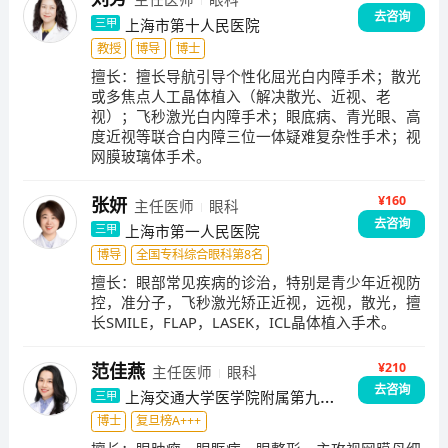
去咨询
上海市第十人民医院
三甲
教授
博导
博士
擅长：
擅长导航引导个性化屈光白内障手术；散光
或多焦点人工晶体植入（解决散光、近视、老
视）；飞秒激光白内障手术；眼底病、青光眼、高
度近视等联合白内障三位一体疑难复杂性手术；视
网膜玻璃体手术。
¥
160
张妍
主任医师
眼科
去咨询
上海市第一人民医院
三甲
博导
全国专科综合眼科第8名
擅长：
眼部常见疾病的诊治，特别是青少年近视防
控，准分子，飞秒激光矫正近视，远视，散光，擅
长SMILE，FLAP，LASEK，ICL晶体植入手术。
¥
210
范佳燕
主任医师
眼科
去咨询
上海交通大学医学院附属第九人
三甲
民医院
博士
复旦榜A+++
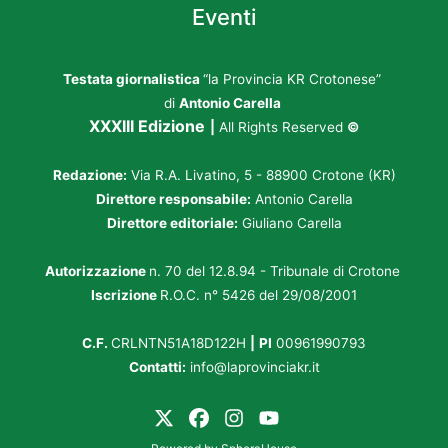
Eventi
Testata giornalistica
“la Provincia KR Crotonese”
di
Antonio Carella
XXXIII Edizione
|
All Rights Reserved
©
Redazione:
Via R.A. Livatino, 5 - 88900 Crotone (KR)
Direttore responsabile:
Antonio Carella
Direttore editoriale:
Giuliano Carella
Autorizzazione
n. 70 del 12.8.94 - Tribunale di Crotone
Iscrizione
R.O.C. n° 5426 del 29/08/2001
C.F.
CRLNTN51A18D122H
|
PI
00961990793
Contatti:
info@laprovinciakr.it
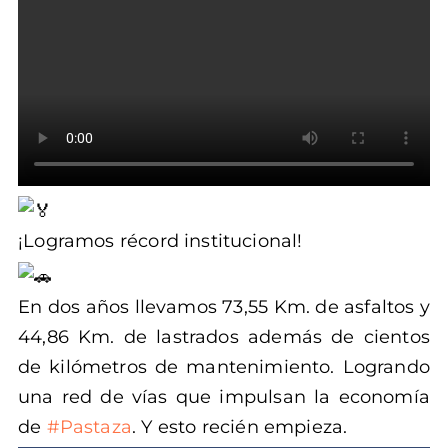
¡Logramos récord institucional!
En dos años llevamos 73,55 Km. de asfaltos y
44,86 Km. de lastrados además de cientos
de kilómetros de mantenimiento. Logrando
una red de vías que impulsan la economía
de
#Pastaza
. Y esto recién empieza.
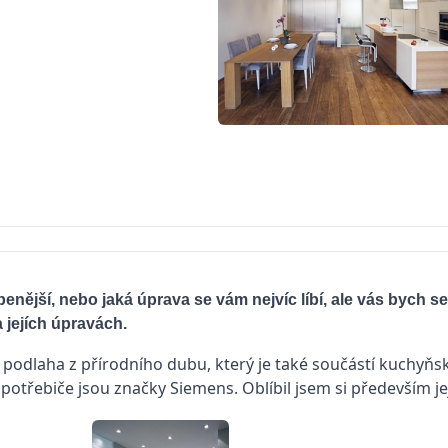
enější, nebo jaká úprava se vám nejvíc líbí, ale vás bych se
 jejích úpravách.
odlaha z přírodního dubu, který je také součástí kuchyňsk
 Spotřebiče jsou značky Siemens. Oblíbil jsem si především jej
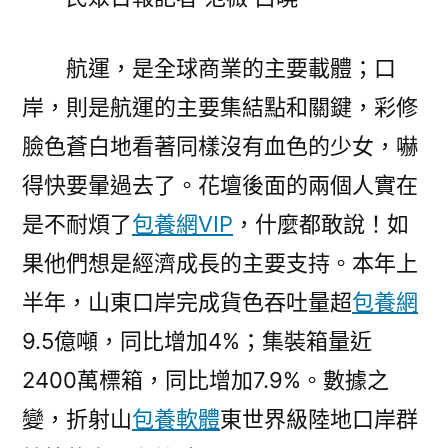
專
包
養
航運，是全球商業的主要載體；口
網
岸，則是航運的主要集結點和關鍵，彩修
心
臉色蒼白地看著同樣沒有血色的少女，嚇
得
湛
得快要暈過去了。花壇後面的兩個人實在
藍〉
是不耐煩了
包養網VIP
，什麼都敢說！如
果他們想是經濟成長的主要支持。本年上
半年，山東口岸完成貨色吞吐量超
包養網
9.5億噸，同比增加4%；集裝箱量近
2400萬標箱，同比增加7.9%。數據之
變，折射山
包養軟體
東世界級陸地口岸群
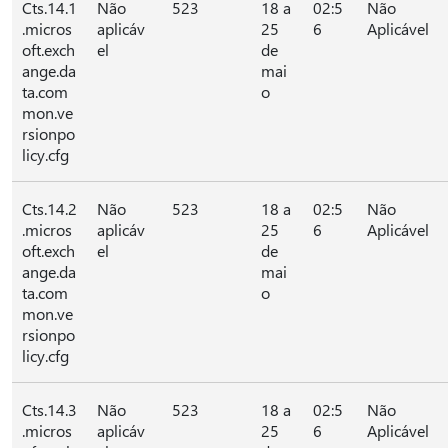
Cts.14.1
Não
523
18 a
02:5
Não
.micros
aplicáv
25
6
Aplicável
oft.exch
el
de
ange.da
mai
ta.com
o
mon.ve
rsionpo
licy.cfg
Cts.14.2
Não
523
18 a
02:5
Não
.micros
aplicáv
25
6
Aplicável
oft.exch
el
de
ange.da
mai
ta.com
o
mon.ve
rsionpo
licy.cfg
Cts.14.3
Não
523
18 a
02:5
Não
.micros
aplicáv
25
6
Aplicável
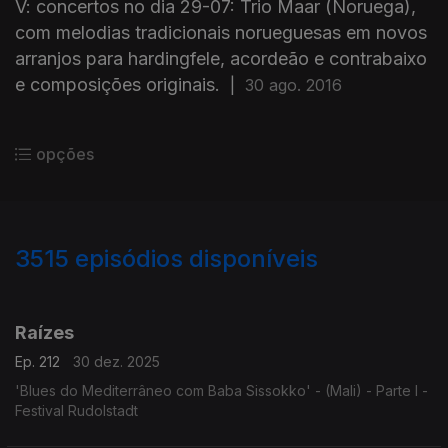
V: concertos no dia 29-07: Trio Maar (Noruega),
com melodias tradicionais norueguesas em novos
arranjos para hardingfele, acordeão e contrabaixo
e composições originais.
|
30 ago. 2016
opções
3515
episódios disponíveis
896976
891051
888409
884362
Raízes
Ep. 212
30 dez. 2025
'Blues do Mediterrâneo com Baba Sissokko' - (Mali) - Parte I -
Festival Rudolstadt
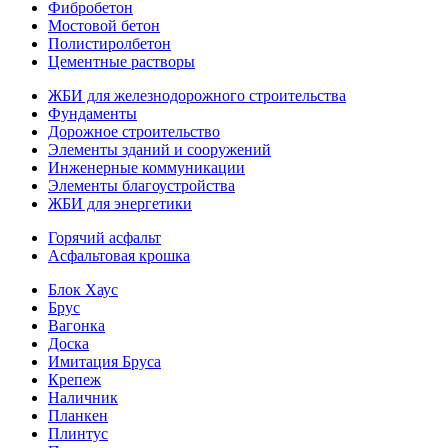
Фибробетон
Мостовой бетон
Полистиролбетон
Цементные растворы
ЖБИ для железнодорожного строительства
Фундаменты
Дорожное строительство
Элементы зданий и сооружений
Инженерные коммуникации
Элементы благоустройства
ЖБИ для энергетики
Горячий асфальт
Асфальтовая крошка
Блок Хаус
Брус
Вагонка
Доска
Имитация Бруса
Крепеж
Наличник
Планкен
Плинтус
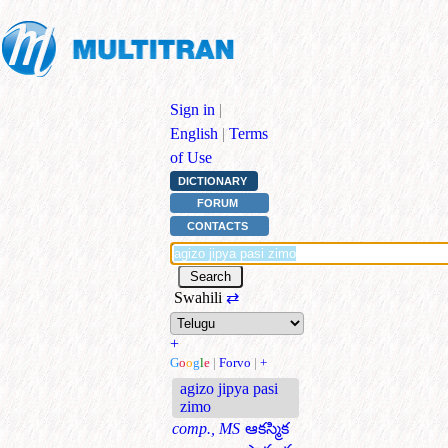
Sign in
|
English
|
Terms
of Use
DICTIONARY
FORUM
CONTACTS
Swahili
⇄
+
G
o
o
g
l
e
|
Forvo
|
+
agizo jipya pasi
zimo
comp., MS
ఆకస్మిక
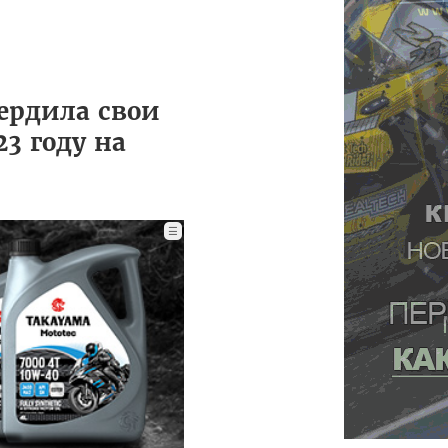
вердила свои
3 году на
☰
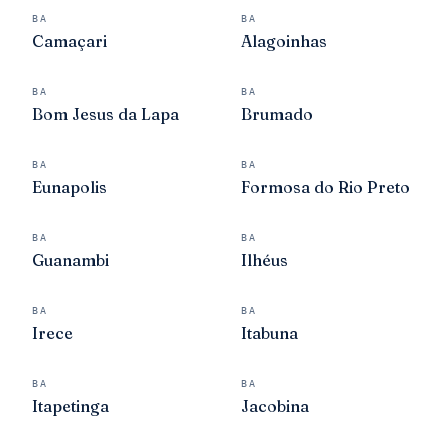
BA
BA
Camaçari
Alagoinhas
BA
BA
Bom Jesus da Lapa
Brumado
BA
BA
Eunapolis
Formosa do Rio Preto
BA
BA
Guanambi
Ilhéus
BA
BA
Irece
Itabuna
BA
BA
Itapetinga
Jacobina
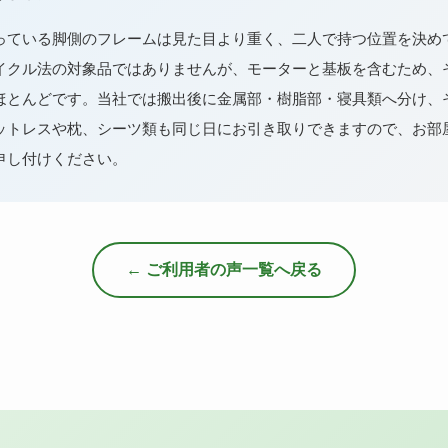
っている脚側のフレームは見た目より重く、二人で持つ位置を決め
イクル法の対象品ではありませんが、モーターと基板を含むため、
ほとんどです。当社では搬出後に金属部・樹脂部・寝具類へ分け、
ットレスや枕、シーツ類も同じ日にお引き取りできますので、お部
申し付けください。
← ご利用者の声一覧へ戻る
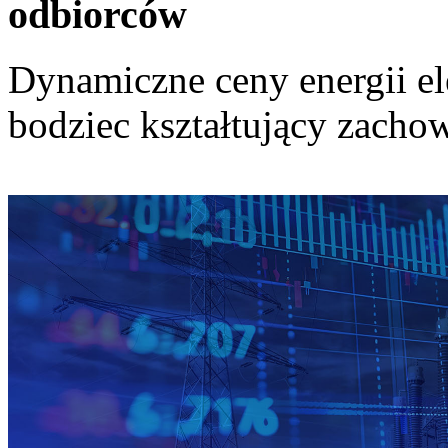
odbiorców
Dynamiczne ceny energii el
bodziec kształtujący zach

***

## Goal of the exercise
Quote the material starting at the line containing "V: concertos no" and ending at the line containing "Festival Rudolstadt", including both of those lines.

## Response box
V: concertos no dia 29-07: Trio Maar (Noruega),
com melodias tradicionais norueguesas em novos
arranjos para hardingfele, acordeão e contrabaixo
e composições originais.
|
30 ago. 2016
opções
3515
episódios disponíveis
896976
891051
888409
884362
Raízes
Ep. 212
30 dez. 2025
'Blues do Mediterrâneo com Baba Sissokko' - (Mali) - Parte I -
Festival Rudolstadt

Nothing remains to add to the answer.